As the world of Employment and Labour Relations continues to evolve, it is important for employers to understand the legal distinctions between casual and permanent employment. The recent Court of Appeal decision in the case of Kenyatta University v Esther Njeri Maina (2022) eKLR serves as a reminder of the implications of not complying with these distinctions.
The Respondent, Esther Njeri Maina, was employed as a secretary by Kenyatta University in August 2009 and had been in continuous employment for almost 10 years. She was being paid a daily wage on a monthly basis and she did not have a written employment contract until 2018 when she was made to sign a fixed-term contract. She worked without any off days, maternity leave, sick leave or annual leave, and argued that her employment was permanent despite being initially employed as a casual employee. The University, on the other hand, stated that it was within their policy to employ casual employees to perform work that was not permanent in nature and that the Respondent executed the contract willingly and should not be allowed to escape the consequences.
The key issue, in this case, was the interpretation of Section 37 of the Employment Act, which states that if an employee works for a period or a number of continuous working days which amount in the aggregate to the equivalent of not less than one month; or performs work which cannot reasonably be expected to be completed within a period, or a number of working days amounting in the aggregate to the equivalent of three months or more, the contract of service of the casual employee shall be deemed to be one where wages are paid monthly and they will be entitled to a month’s notice of termination.
According to Section 35(3), an employee who works continuously for two months or more from the date of employment as a casual employee shall be entitled to such terms and conditions of service as he would have been entitled to had he not initially been employed as a casual employee.
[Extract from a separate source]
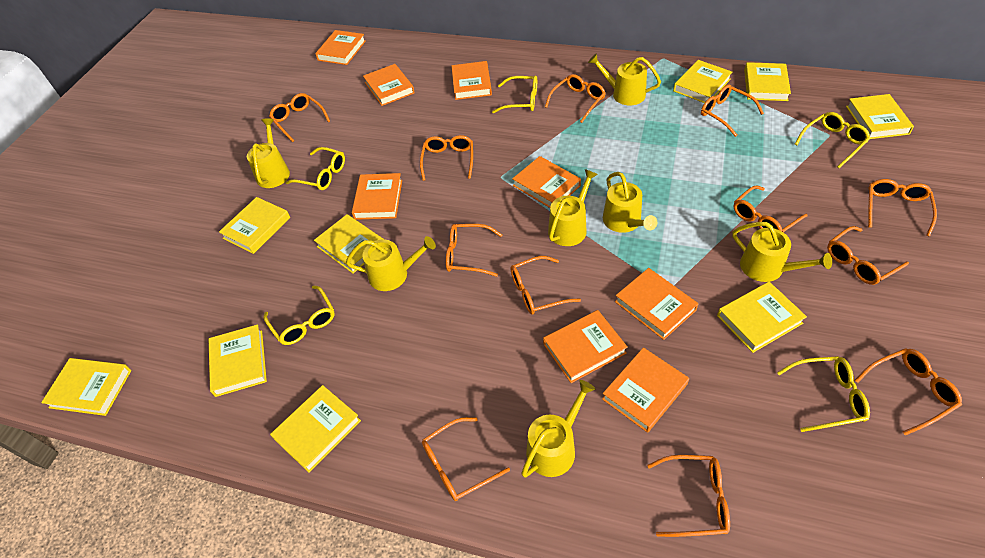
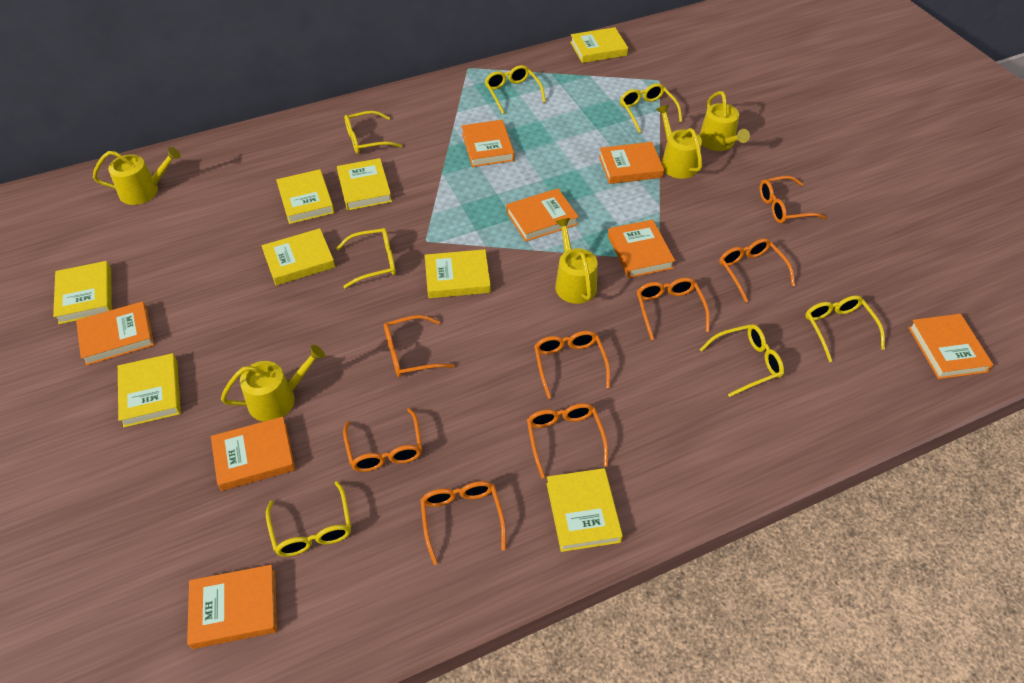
orange glasses: 12 -> 8
yellow book: 9 -> 8
yellow glasses: 5 -> 7
yellow watering can: 7 -> 5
The Employment and Labour Relations Court (Wasilwa J.) found that the Respondent’s employment relationship was not casual but was permanent and pensionable, as provided for in Section 37. Additionally, the Court found that the Respondent’s right to fair labour practices, as guaranteed by Article 41 of the Constitution of Kenya, was violated as she was not issued with permanent terms of employment after three months as a casual employee and was denied minimum terms and conditions of employment as per the Employment Act.
The University appealed the decision of the Employment and Labour Relations court on the grounds that the Judge misapprehended Section 37 of the Employment Act and that the Judge committed an error in ignoring the contract between the employer and employee. However, the Court of Appeal upheld the decision of the Employment and Labour Relations Court and found that the execution of the three-month seasonal contract was a roundabout means by the employer to circumvent the provisions of the law on casual employment. The Court held that an employer cannot have an employee under the guise of casual employment on account of ‘peak’ and ‘off peak’ seasons for such an extended period, and that there was indeed a conversion of the employment from casual to permanent and pensionable.
Furthermore, the Court found that by being retained in casual employment, the Respondent’s Constitutional rights were infringed as she was being denied the rights of a permanent employee. The Court of Appeal reasoned that the evidence showed that the employee had served from 2009, at times continuously for over a year, until 2018 when the Respondent purported to change her terms to a seasonal contract. The Court held that keeping an employee on casual terms as the University did was a violation of the right to fair labour practices as it denied them the guarantee of employment permanency.
The decision of the Court of Appeal cements the position that an employee will benefit from the provisions of Section 37(1) on conversion from casual to permanent terms once they have shown that they were continuously employed for more than three months at a time.
The resolution of this case at the appellate level supports the Judgement made in a related case, Humphrey Nyaga Thomas & 25 others v. Kenyatta University (2021) eKLR.